• **PROBLEM DETAILS**:
Please quote the entries below word for word, keeping every line as it appears.

• **Saved entries**:
────────────────────

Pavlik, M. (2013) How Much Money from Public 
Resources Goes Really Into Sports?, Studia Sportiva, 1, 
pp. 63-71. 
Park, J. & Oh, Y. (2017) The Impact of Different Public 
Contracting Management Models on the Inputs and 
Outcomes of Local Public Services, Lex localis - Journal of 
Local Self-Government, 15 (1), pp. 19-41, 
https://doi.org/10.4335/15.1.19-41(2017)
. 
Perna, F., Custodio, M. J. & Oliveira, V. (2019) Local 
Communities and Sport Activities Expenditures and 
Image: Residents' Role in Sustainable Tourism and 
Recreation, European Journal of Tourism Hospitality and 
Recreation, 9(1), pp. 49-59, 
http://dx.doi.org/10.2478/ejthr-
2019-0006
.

────────────────────

• **ANSWER BOX**:
Pavlik, M. (2013) How Much Money from Public 
Resources Goes Really Into Sports?, Studia Sportiva, 1, 
pp. 63-71. 
Park, J. & Oh, Y. (2017) The Impact of Different Public 
Contracting Management Models on the Inputs and 
Outcomes of Local Public Services, Lex localis - Journal of 
Local Self-Government, 15 (1), pp. 19-41, 
https://doi.org/10.4335/15.1.19-41(2017)
. 
Perna, F., Custodio, M. J. & Oliveira, V. (2019) Local 
Communities and Sport Activities Expenditures and 
Image: Residents' Role in Sustainable Tourism and 
Recreation, European Journal of Tourism Hospitality and 
Recreation, 9(1), pp. 49-59, 
http://dx.doi.org/10.2478/ejthr-
2019-0006
.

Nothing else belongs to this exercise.